**Problem to solve:** Filter the records below for the word "Lectura". Copy each line that holds it.

**Extracted data:**

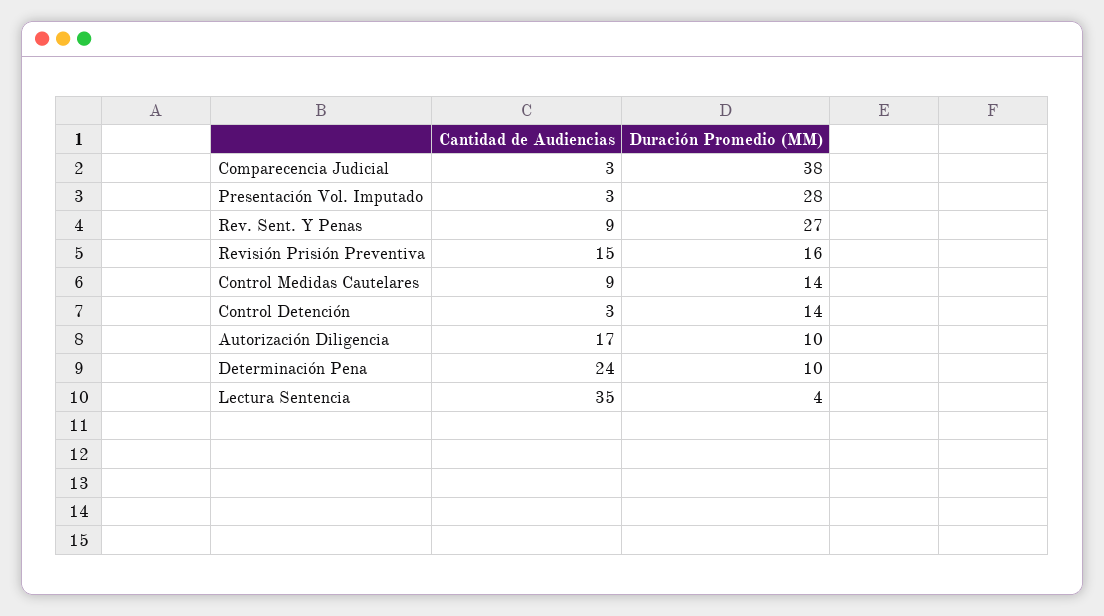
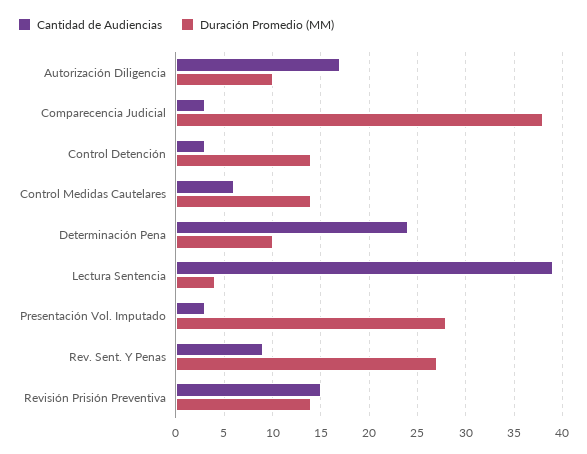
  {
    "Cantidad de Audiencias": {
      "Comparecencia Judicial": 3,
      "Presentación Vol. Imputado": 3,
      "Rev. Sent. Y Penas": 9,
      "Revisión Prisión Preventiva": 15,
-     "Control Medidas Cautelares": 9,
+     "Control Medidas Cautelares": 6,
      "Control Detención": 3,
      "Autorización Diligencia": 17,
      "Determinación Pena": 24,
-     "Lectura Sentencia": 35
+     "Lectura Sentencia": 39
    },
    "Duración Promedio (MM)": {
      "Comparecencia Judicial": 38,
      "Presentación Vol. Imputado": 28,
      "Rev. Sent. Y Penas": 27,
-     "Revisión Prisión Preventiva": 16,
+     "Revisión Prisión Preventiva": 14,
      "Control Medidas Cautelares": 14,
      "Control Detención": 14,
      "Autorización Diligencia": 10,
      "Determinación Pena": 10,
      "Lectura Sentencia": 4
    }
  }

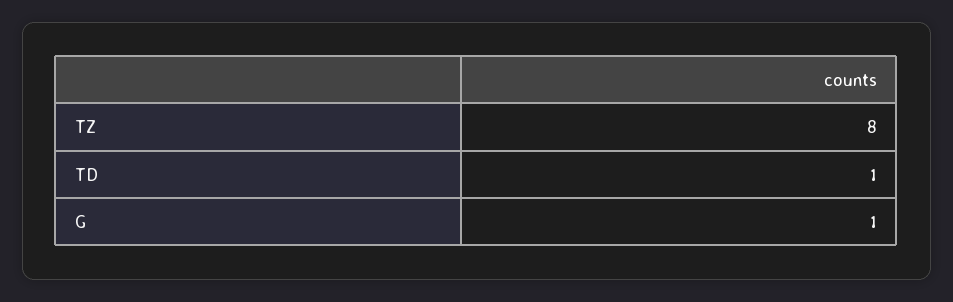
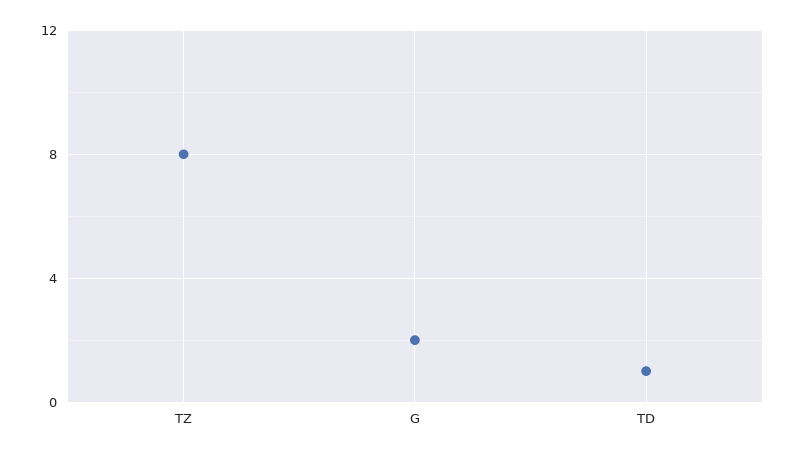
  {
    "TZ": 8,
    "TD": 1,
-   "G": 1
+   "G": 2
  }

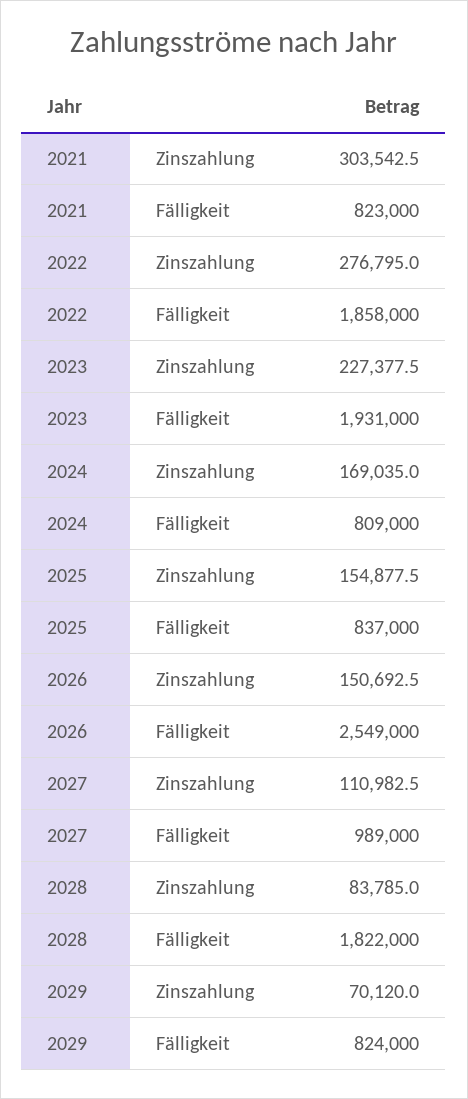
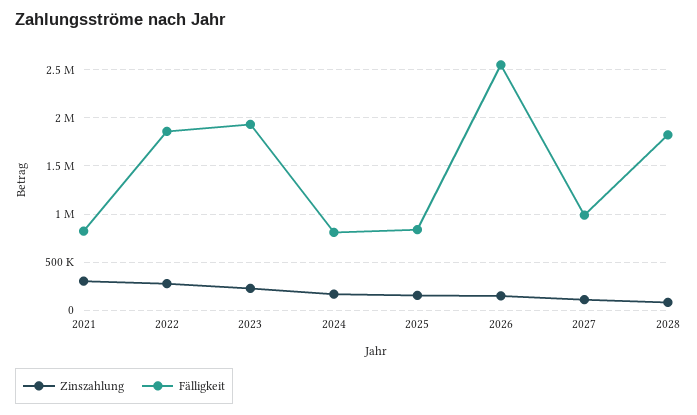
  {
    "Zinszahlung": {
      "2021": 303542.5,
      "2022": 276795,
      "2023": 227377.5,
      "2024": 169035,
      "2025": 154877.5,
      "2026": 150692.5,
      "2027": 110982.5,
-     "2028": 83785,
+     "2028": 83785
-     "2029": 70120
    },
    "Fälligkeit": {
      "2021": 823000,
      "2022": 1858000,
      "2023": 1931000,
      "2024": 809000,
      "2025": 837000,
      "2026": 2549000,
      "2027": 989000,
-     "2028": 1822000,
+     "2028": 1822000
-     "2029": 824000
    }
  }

**Solution:**
-     "Lectura Sentencia": 35
+     "Lectura Sentencia": 39
      "Lectura Sentencia": 4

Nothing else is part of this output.